Nós éramos lobisomens juvenis



“E a Legião que chega através dos becos escuros de duas casas transcende o tempo, e me faz entender porque isto era importante para você. Talvez se eu soubesse disso acerca de 10 anos atrás teria atravessado o muro mais cedo, sem esperar que o som se revelasse cinco anos depois.” (Allyne A.).  

Ah! Se o meu caso de amor com Legião Urbana tivesse começado mais cedo, eu juro, teria mais assunto para debater com o André. Mas a coisa não foi tão simples, porque quanto mais a ouvia mais a abusava, mais queria banir aqueles versos depressivos do meu repertorio, e esquecia boa parte da inspiração...

Pois eram duas casas, uma comercial e outra residencial quente e abafada. Tudo que acontecia na primeira sussurrava na segunda, até as frases mais silenciosas e juras de raiva. Com o campus universitário à frente, ruas ao meio. Talvez fossem 2002 ou 2004, já não lembro mais. O campus incendiava de jovens na faixa dos 20 e 30 anos, filhos da geração 70/80 embalados pelas descargas elétricas dos meados de 90. Eu não entendia direito aonde me encaixava, ainda estava no colégio e fazia pouco caso disso tudo. Acho que deveria ser assim.   

Mas na lanchonete ao lado vendiam confetes de chocolate e sorvete de morango. Sair de casa a tarde era um parto, mas valia a dor por estes dois motivos. Você estava lá, em meio a apostilas de história e políticas públicas, com o semblante tranquilo, como se nada fosse melhor que aquilo tudo, enquanto Renato se desmanchava em “Pais e filhos”. Você perdido em folhas de papel e eu achando aquilo besteira total, mas ele puxou assunto e também ouvia Kid Abelha, nós trocávamos palavras, e nos tornamos conhecidos.    

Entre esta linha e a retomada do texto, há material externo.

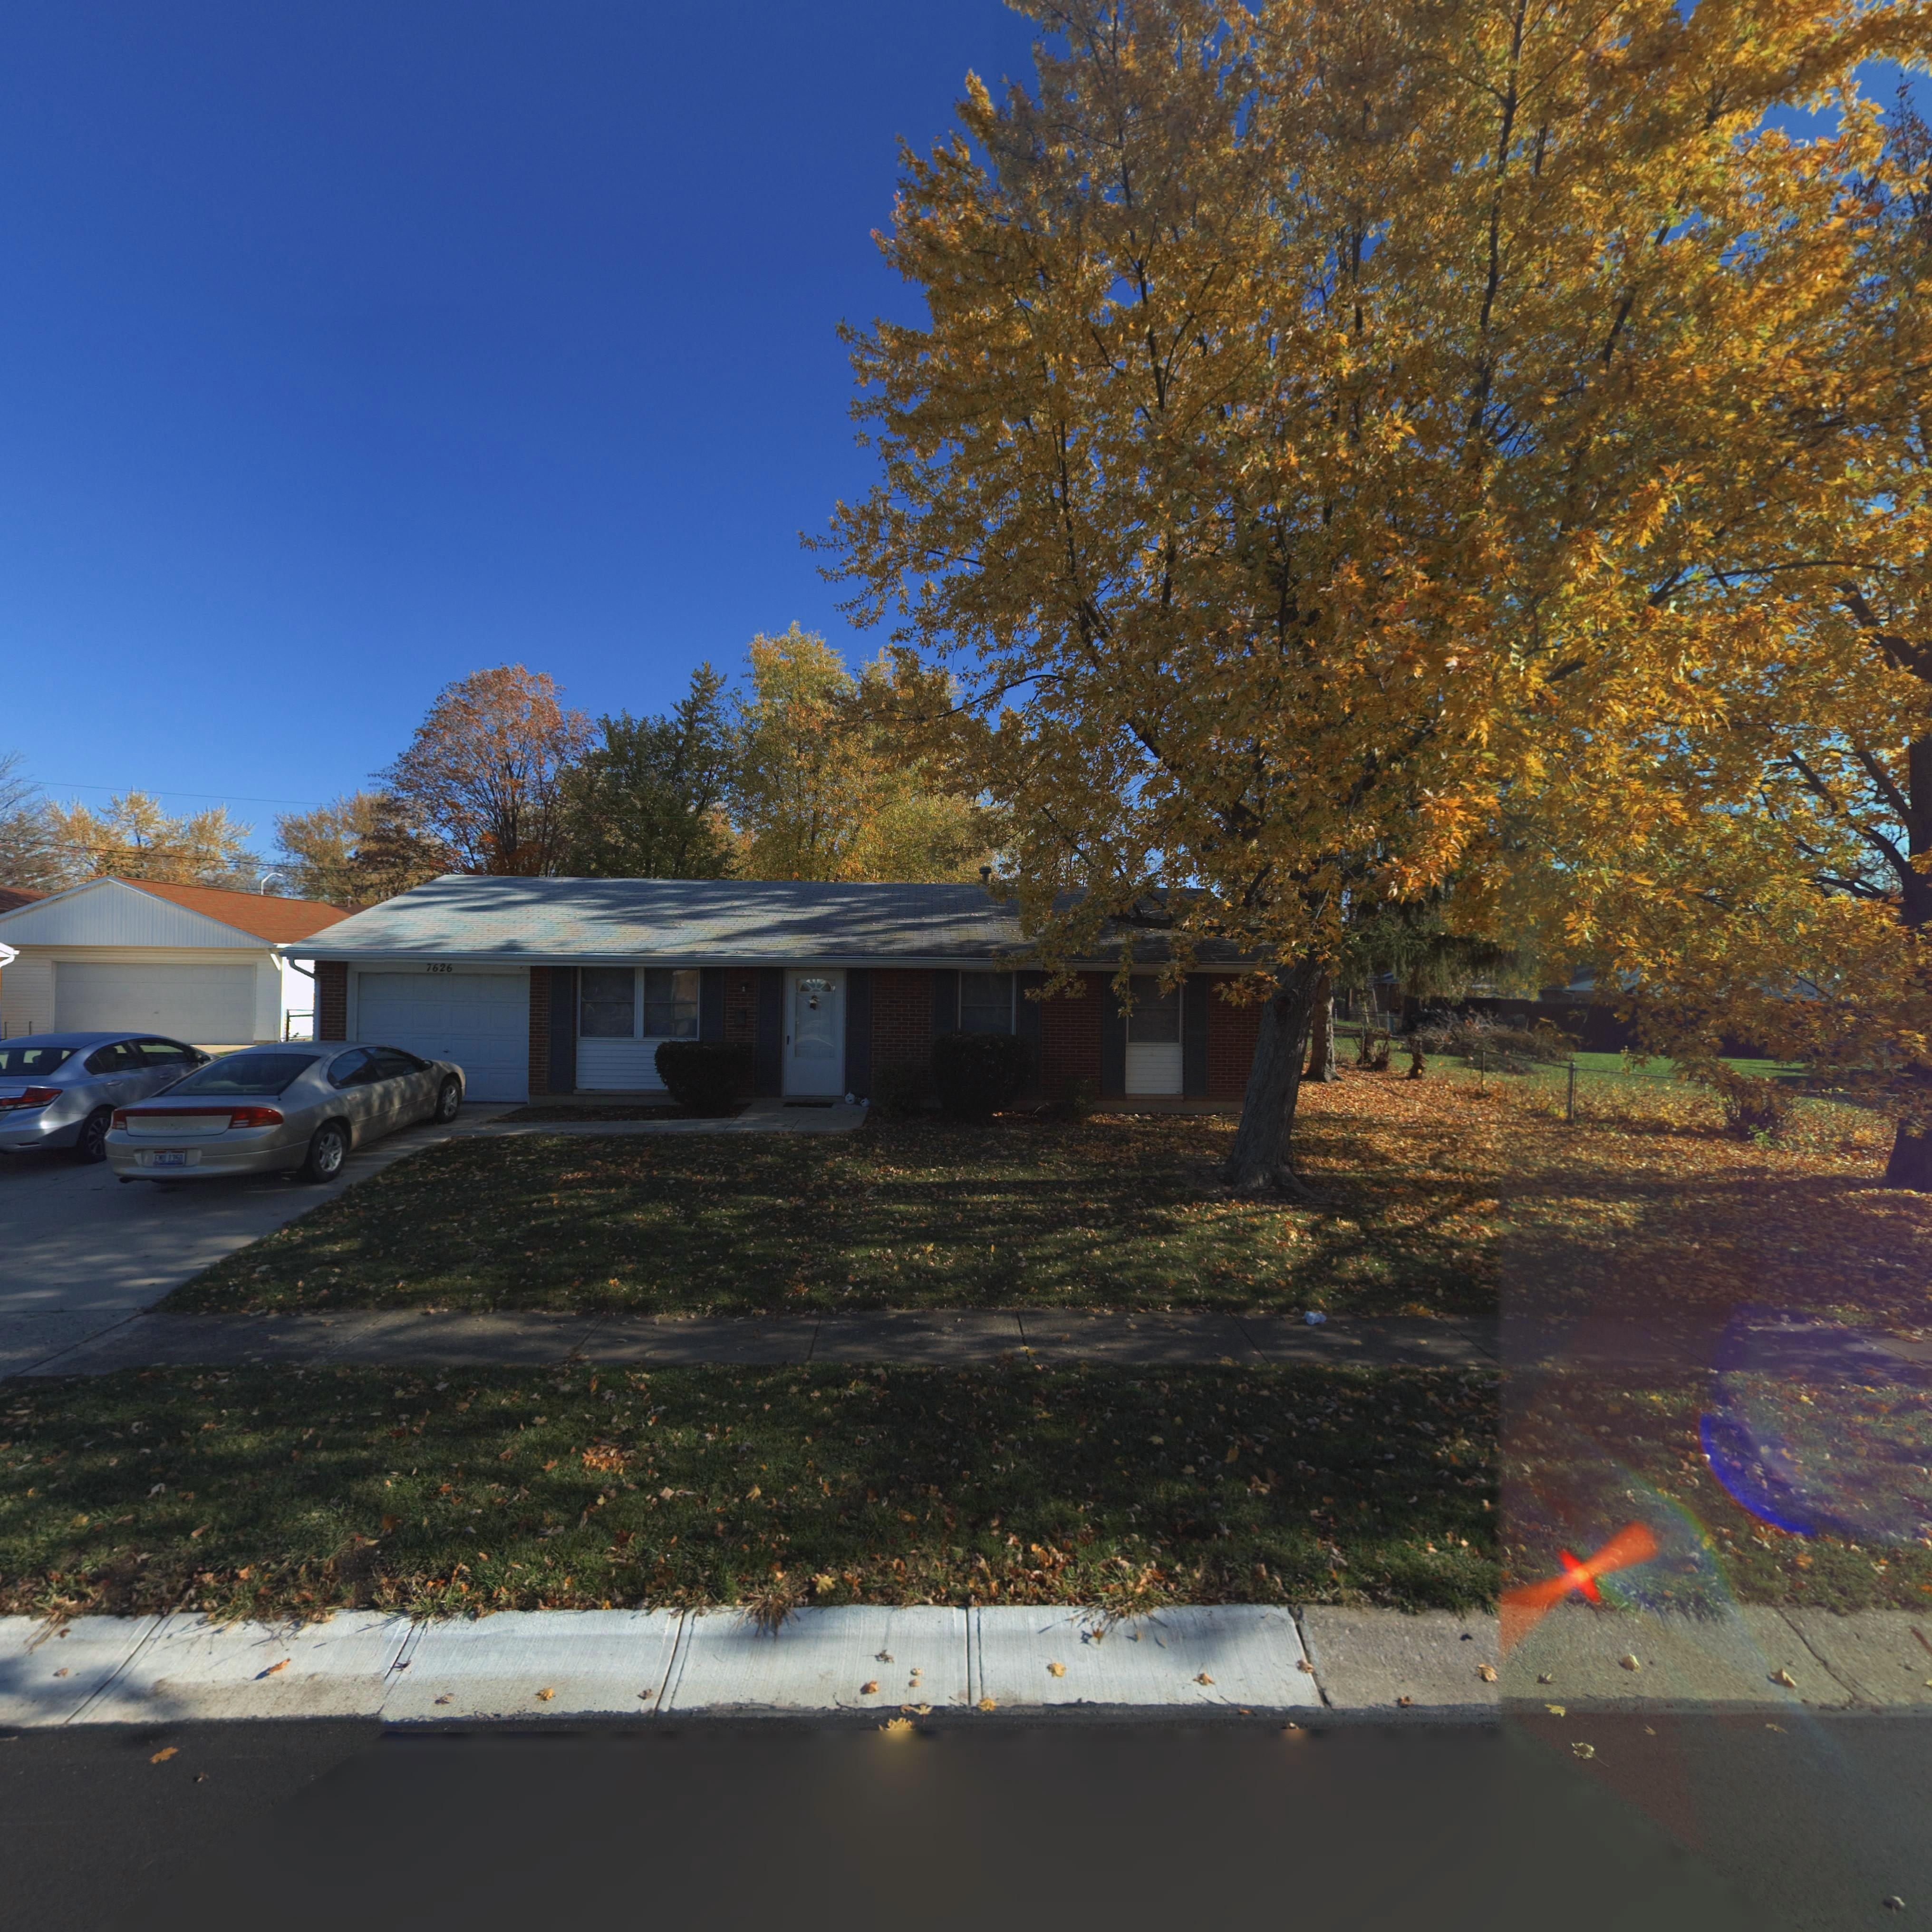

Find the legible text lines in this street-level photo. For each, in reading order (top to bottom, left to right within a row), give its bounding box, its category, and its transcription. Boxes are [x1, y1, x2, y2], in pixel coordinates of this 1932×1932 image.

[425, 962, 454, 973] StreetNumber: 7626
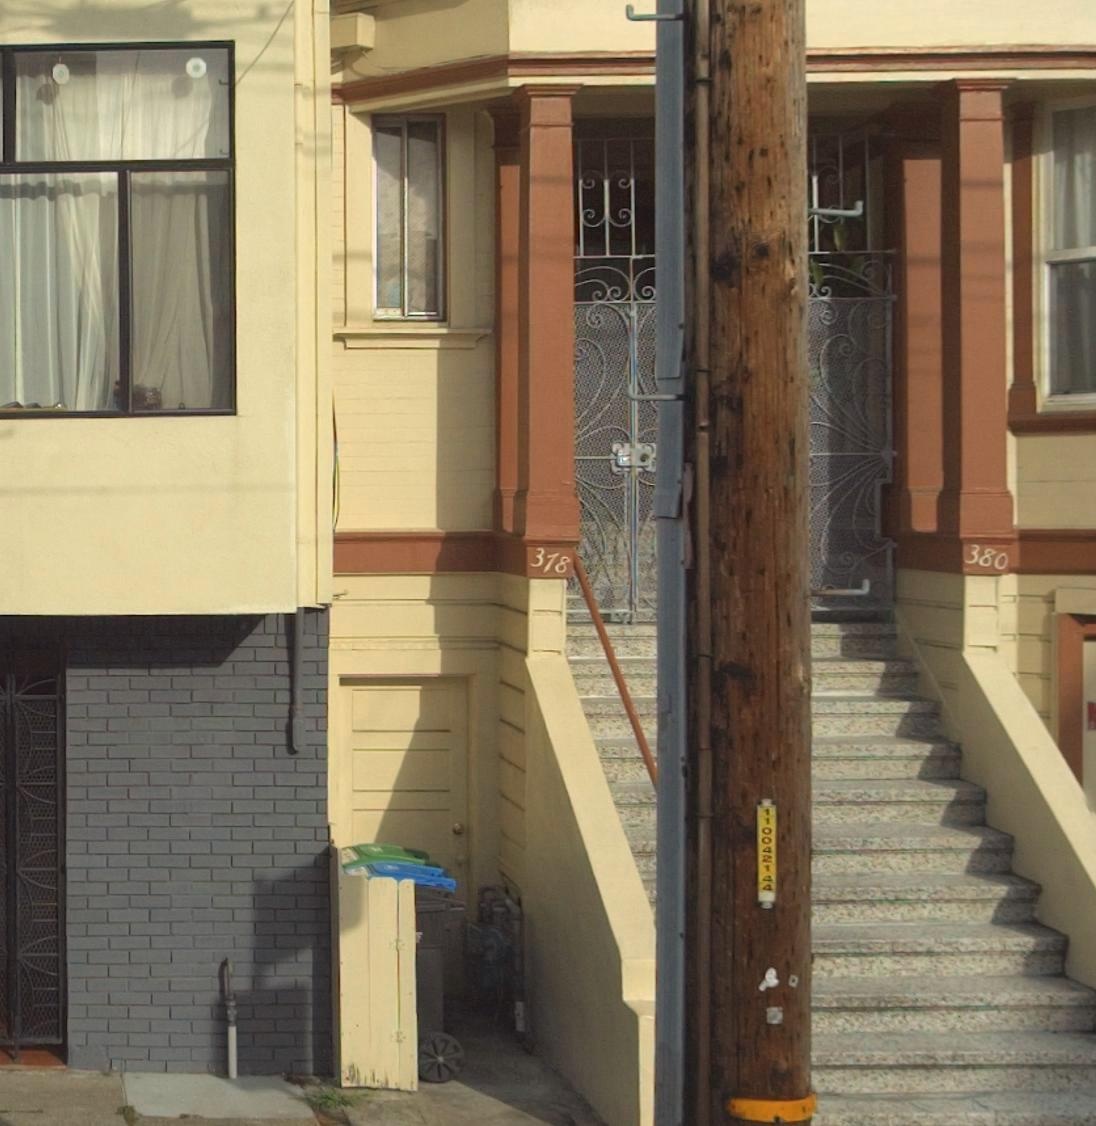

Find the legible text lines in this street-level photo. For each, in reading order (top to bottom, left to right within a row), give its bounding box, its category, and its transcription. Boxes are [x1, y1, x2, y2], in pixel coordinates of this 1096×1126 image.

[527, 546, 575, 576] StreetNumber: 378
[962, 541, 1011, 574] StreetNumber: 380
[759, 806, 775, 894] None: 110042144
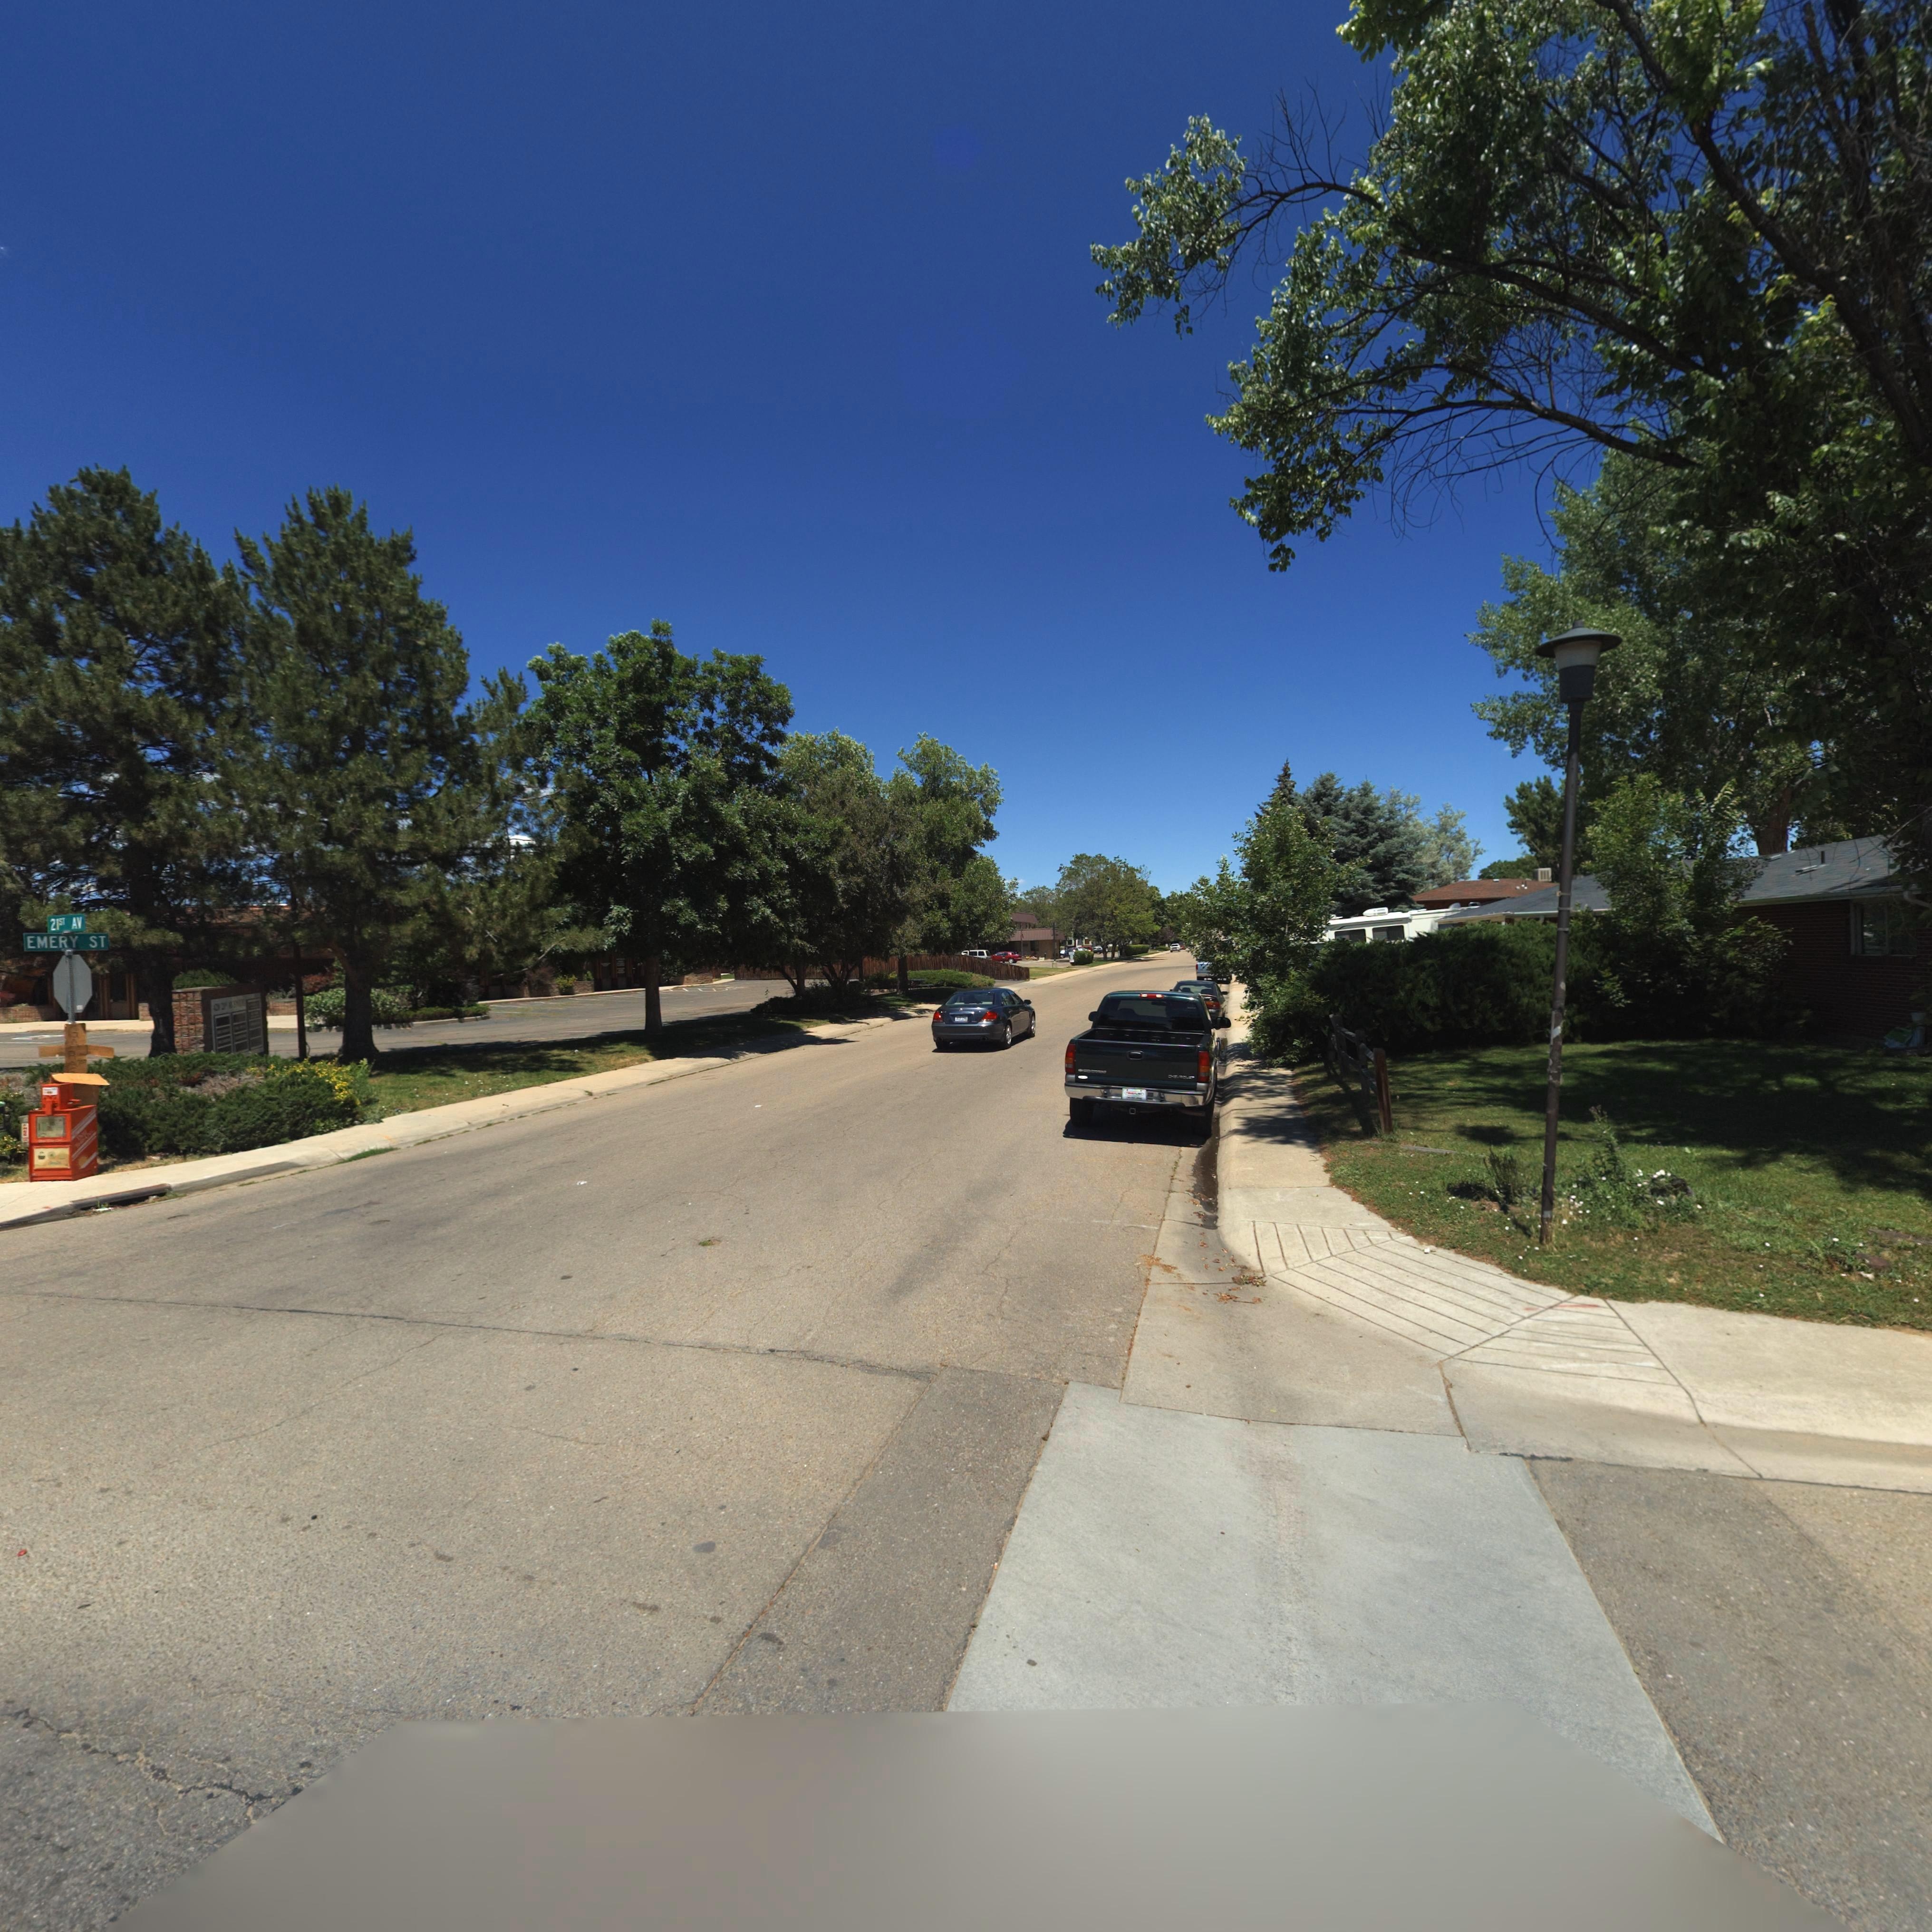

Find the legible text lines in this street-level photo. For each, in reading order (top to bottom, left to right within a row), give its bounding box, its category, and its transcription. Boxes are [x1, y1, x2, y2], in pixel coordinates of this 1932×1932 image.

[49, 915, 82, 931] StreetName: 21ST AV
[26, 935, 106, 949] StreetName: EMERY ST
[212, 1002, 221, 1012] StreetNumber: *20
[221, 997, 245, 1010] StreetName: 2*** A****E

No entanto, você foi trabalhar com a minha mãe, e lá vocês afinaram suas fronteiras musicais, enquanto eu já não achava idiotice certa coisas, como gritar “eu te amo” e dedilhar de guitarras. Comecei a mudar, ouvir novos cd’s e a assistir coisas novas, você se tornava musicalmente mais próximo. Eu caminhava para me tornar roqueira, graças a você, enquanto você estava mais perto de se formar, mas agora éramos paralelos que se encontravam na sala de trabalho e pelas ruas do campus, sem conversas mole de lanchonete. Minha paixão por tecnologia nascia aqui também, e os celulares e msn’s começavam a dominar o cenário das conversas normais. Eu custei admitir, mas você me influenciou.

Você sorriu para mim uma semana depois de ter me entregado a coletânea “Rock Brasil”, era o museu de arte, história e filosofia na escola, e eu estava com as mãos lotadas de artigos antigos, como discos e revistas. Você atravessava a esquina, e me sorria com um tranquilo “boa tarde” e nada mais, seguiu seu caminho. Eu não posso dizer que senti alguma coisa, um mau pressentimento ou azar, mas antes do fim do mês você se foi e aquela visão foi uma das ultimas que me restou.

Sabe, eu já não ouvia Legião, porque o sofrimento dela se tornava o meu. Como pode um jovem como você ir embora tão cedo? Não, eu não admitia. E ouvir os caras, só me lembrava do quanto você era especial e acreditava neles. Silenciei meus ouvidos por alguns anos quanto a ela, mas a vida me trouxe outros garotos como você, e eles tinham o mesmo olhar e os mesmos sonhos e aquilo reascendeu algo, algo bom.

Hoje, continuou a alimentar a minha coleção de discos raros, pois fiz como você me ensinou. Mas voltar a ouvir Legião Urbana é algo novo, é outra perspectiva. É como se a cada verso você sorrisse do outro lado da rua, e estivesse feliz. Eu acredito nisso e agora posso entender porque aquilo era tão importante para você. Mas voltar a gostar de motos, isso nunca mais.

Por isso, obrigada André.   
“Não digo nada, espero o vendaval passar
Por enquanto eu não sei
O que você me falou me fez rir e pensar
Porque estou tão preocupado
Por estar tão preocupado assim?”

(Eu era um lobisomem juvenil* – Legião Urbana).


P.S: Texto baseado em fatos reais. Boa semana para vocês!

P.s.2: André veio a falecer em novembro de 2006, por consequência de um acidente de moto. 

1 comentários:

Érica Ferro disse...

Esse post foi lindo, Allyne. Com sua carga de tristeza, mas lindo. Que bom que o seu amigo deixou esse amor pela música, pelo rock, pela Legião.

Isso é algo que não dá pra esquecer!